With commercial, sliced bread today full of questionable preservatives (especially calcium propionate, see for example, Fact Sheet on Bread Preservative (282 calcium propionate) and Bread Preservative Research), it’s always good to make your own bread at home if you can. Which is why I’ve been doing quite a bit of bread making recently – with a bread machine, I’m afraid :), and I was quite excited to see this bread recipe in grandmother’s notebook. There being so many different varieties of bread, I wonder what these bread rolls are like? Crusty on the outside, or more like soft buns?
Traditional bakeries in Singapore produced very soft, airy loaves of white bread in a tall rectangular shape. Usually the blackened crust would be cut off and the loaf sliced before being sold. There are few of these traditional Chinese bakeries left these days, and the commercial bread market is dominated by mass-production factory brands like Gardenia. I’m curious as to the origins of these Chinese bakeries (perhaps somewhat similar to the story behind the famous Polar Cafe?)and the broader history of bread in Singapore.
The story of commercial bread-making is a fascinating one as this account of the history of the industrialisation of bread-making in the USA by Aaron Bobrow-Strain, a politics academic, reveals. He mentions that an obsession with the whiteness of bread led to complaints in the first two decades of the 20th century that bakeries were whitening bread with ‘plaster of Paris, sulfate of lime, borax, bone, pipe clay, chalk, alum and other nefarious compounds’. There was even a debate in the US Supreme Court over whether bleaching flour with chlorine gas could be considered a criminal act. More generally, the article ‘traces the articulation of capital and bio-politics over the terrain of baking’.
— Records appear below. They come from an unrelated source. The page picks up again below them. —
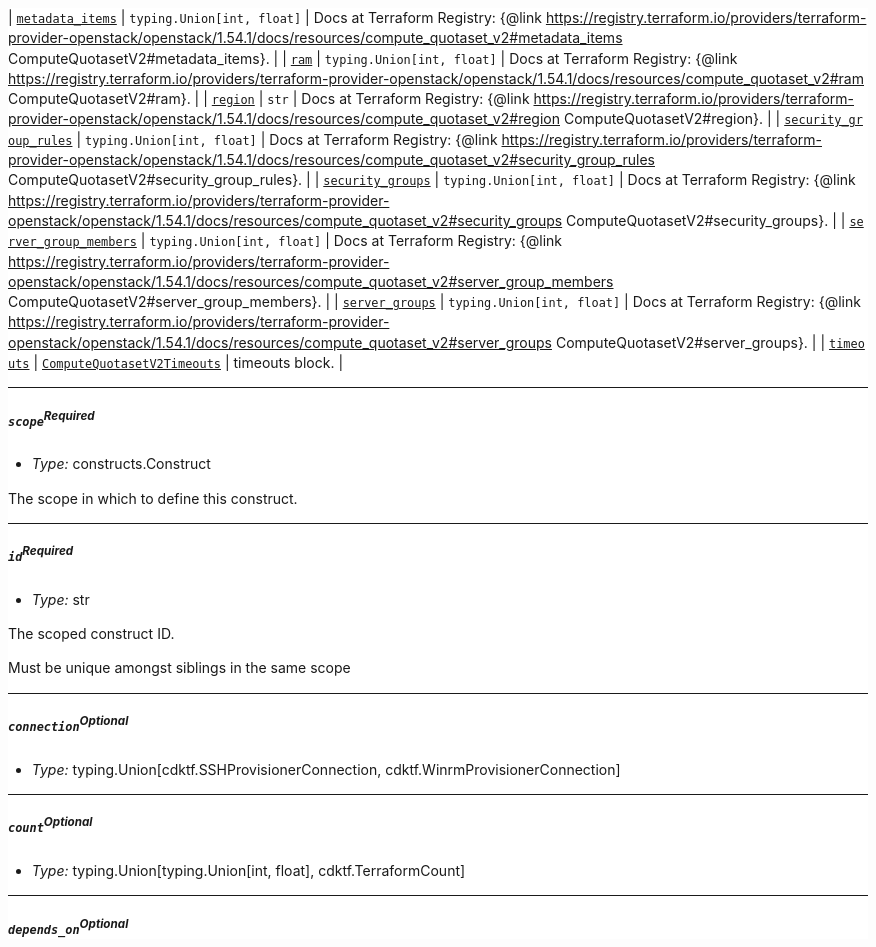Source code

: | <code><a href="#@ithings/cdktf-provider-openstack.computeQuotasetV2.ComputeQuotasetV2.Initializer.parameter.metadataItems">metadata_items</a></code> | <code>typing.Union[int, float]</code> | Docs at Terraform Registry: {@link https://registry.terraform.io/providers/terraform-provider-openstack/openstack/1.54.1/docs/resources/compute_quotaset_v2#metadata_items ComputeQuotasetV2#metadata_items}. |
| <code><a href="#@ithings/cdktf-provider-openstack.computeQuotasetV2.ComputeQuotasetV2.Initializer.parameter.ram">ram</a></code> | <code>typing.Union[int, float]</code> | Docs at Terraform Registry: {@link https://registry.terraform.io/providers/terraform-provider-openstack/openstack/1.54.1/docs/resources/compute_quotaset_v2#ram ComputeQuotasetV2#ram}. |
| <code><a href="#@ithings/cdktf-provider-openstack.computeQuotasetV2.ComputeQuotasetV2.Initializer.parameter.region">region</a></code> | <code>str</code> | Docs at Terraform Registry: {@link https://registry.terraform.io/providers/terraform-provider-openstack/openstack/1.54.1/docs/resources/compute_quotaset_v2#region ComputeQuotasetV2#region}. |
| <code><a href="#@ithings/cdktf-provider-openstack.computeQuotasetV2.ComputeQuotasetV2.Initializer.parameter.securityGroupRules">security_group_rules</a></code> | <code>typing.Union[int, float]</code> | Docs at Terraform Registry: {@link https://registry.terraform.io/providers/terraform-provider-openstack/openstack/1.54.1/docs/resources/compute_quotaset_v2#security_group_rules ComputeQuotasetV2#security_group_rules}. |
| <code><a href="#@ithings/cdktf-provider-openstack.computeQuotasetV2.ComputeQuotasetV2.Initializer.parameter.securityGroups">security_groups</a></code> | <code>typing.Union[int, float]</code> | Docs at Terraform Registry: {@link https://registry.terraform.io/providers/terraform-provider-openstack/openstack/1.54.1/docs/resources/compute_quotaset_v2#security_groups ComputeQuotasetV2#security_groups}. |
| <code><a href="#@ithings/cdktf-provider-openstack.computeQuotasetV2.ComputeQuotasetV2.Initializer.parameter.serverGroupMembers">server_group_members</a></code> | <code>typing.Union[int, float]</code> | Docs at Terraform Registry: {@link https://registry.terraform.io/providers/terraform-provider-openstack/openstack/1.54.1/docs/resources/compute_quotaset_v2#server_group_members ComputeQuotasetV2#server_group_members}. |
| <code><a href="#@ithings/cdktf-provider-openstack.computeQuotasetV2.ComputeQuotasetV2.Initializer.parameter.serverGroups">server_groups</a></code> | <code>typing.Union[int, float]</code> | Docs at Terraform Registry: {@link https://registry.terraform.io/providers/terraform-provider-openstack/openstack/1.54.1/docs/resources/compute_quotaset_v2#server_groups ComputeQuotasetV2#server_groups}. |
| <code><a href="#@ithings/cdktf-provider-openstack.computeQuotasetV2.ComputeQuotasetV2.Initializer.parameter.timeouts">timeouts</a></code> | <code><a href="#@ithings/cdktf-provider-openstack.computeQuotasetV2.ComputeQuotasetV2Timeouts">ComputeQuotasetV2Timeouts</a></code> | timeouts block. |

---

##### `scope`<sup>Required</sup> <a name="scope" id="@ithings/cdktf-provider-openstack.computeQuotasetV2.ComputeQuotasetV2.Initializer.parameter.scope"></a>

- *Type:* constructs.Construct

The scope in which to define this construct.

---

##### `id`<sup>Required</sup> <a name="id" id="@ithings/cdktf-provider-openstack.computeQuotasetV2.ComputeQuotasetV2.Initializer.parameter.id"></a>

- *Type:* str

The scoped construct ID.

Must be unique amongst siblings in the same scope

---

##### `connection`<sup>Optional</sup> <a name="connection" id="@ithings/cdktf-provider-openstack.computeQuotasetV2.ComputeQuotasetV2.Initializer.parameter.connection"></a>

- *Type:* typing.Union[cdktf.SSHProvisionerConnection, cdktf.WinrmProvisionerConnection]

---

##### `count`<sup>Optional</sup> <a name="count" id="@ithings/cdktf-provider-openstack.computeQuotasetV2.ComputeQuotasetV2.Initializer.parameter.count"></a>

- *Type:* typing.Union[typing.Union[int, float], cdktf.TerraformCount]

---

##### `depends_on`<sup>Optional</sup> <a name="depends_on" id="@ithings/cdktf-provider-openstack.computeQuotasetV2.ComputeQuotasetV2.Initializer.parameter.dependsOn"></a>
I don’t recall ever having tried this technique of making a separate ‘yeast dough’ then mixing it into another dough later, even in my days of baking bread by hand (which was almost twenty years ago!). Note also the use of plain flour, as opposed to bread flour which has a higher proportion of gluten to give that chewy texture (as opposed to the crumbly texture of cake). I’ve found that plain flour gives a lighter, more airy texture to bread, whereas bread flour produces a more dense and chewy loaf. Also intriguing is the use of condensed milk in the yeast dough recipe (see here for my historical notes on condensed milk), most recipes call for milk and sugar as separate ingredients.
The four eggs will certainly make this a very rich bread. As I learnt from Prepared Pantry,
Typically, dough for rolls is a little richer—maybe with an egg added and a little more sugar—than most doughs for bread.